There are at least 4 reasons to object to the Gates contraceptive microchip:

1. The chip isn’t just a contraceptive; it is also an abortifacient

Numerous studies have indicated that levonorgestrel, the hormone used both by this chip and the morning after pill, has a strong anti-implantation effect, meaning it acts in part by preventing a newly-conceived embryo from implanting in the uterus. One study found the hormone only has an “effectiveness rate” of 49% when blocking ovulation alone.
At a minimum, the contraceptive microchip that acts as an abortifacient puts the lie to Melinda Gates’ recent denial that the Gates Foundation “has decided not to fund abortion” as part of its efforts. The Catholic Church is opposed to both artificial contraceptives and abortion; the latter is an “intrinsic,” i.e., non-negotiable, evil. But Melinda professes to be Roman Catholic.

2. The hormones in the microchip can negatively affect women’s health

Fr. Shenan Boquet, president of Human Life International, warns that “Administration of dangerous hormonal contraceptive drugs, whether through new technologies or traditional oral methods, should not be considered a boon for women’s health, as the serious risks of these drugs are better known every day. Our concerns are only heightened when we see reporters promoting this effort of the Bill and Melinda Gates Foundation without mention of the harm done to women by other versions of these drugs, as if this only promises good health and empowerment for women. This isn’t reporting; it’s propaganda, and it is especially dangerous given the risks involved.”

3. PRIVACY CONCERNS

Civil libertarians worry about how hackers – and rogue government agencies – could exploit that technology. John Whitehead, a constitutional attorney and founder of The Rutherford Institute, warns: “Whatever that chip transmits will go into a government file. The chip may actually know when you’re having sex. So, there will be no privacy, no.”

4. HackERS

One source of privacy violation is hackers.

* DATA LISTING *
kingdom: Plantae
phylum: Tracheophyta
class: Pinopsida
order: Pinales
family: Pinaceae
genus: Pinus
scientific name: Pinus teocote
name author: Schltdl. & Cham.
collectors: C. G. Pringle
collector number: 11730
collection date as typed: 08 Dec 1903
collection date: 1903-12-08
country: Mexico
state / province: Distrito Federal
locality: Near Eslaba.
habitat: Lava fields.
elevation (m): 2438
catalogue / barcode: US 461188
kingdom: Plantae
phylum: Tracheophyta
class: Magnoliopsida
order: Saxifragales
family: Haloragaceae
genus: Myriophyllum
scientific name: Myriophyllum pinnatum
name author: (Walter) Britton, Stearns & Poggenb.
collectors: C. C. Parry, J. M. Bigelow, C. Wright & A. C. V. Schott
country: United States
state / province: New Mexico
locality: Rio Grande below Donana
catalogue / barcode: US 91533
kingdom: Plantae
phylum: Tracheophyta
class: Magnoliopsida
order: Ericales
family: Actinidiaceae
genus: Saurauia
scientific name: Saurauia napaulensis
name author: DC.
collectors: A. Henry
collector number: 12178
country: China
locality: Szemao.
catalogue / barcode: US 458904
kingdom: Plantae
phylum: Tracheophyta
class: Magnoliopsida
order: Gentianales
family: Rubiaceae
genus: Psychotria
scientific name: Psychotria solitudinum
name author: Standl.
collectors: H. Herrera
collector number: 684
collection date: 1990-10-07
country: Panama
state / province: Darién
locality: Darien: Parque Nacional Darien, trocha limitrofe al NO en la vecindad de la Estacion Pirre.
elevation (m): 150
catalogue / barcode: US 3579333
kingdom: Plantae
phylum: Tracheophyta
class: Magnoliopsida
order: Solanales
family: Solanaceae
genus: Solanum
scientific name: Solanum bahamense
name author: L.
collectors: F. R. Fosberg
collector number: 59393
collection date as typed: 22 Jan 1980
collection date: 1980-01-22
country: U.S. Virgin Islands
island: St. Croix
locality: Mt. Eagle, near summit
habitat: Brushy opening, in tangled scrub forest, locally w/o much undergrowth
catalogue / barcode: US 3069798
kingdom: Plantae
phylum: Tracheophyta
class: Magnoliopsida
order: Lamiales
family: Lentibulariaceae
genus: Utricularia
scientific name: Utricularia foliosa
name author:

* TASK DESCRIPTION *
Extract the part of the microchip passage starting with "Numerous studies have" and going on through "be Roman Catholic.". Draw only on the microchip passage, not on the entries.

* ANSWER SPACE *
Numerous studies have indicated that levonorgestrel, the hormone used both by this chip and the morning after pill, has a strong anti-implantation effect, meaning it acts in part by preventing a newly-conceived embryo from implanting in the uterus. One study found the hormone only has an “effectiveness rate” of 49% when blocking ovulation alone.
At a minimum, the contraceptive microchip that acts as an abortifacient puts the lie to Melinda Gates’ recent denial that the Gates Foundation “has decided not to fund abortion” as part of its efforts. The Catholic Church is opposed to both artificial contraceptives and abortion; the latter is an “intrinsic,” i.e., non-negotiable, evil. But Melinda professes to be Roman Catholic.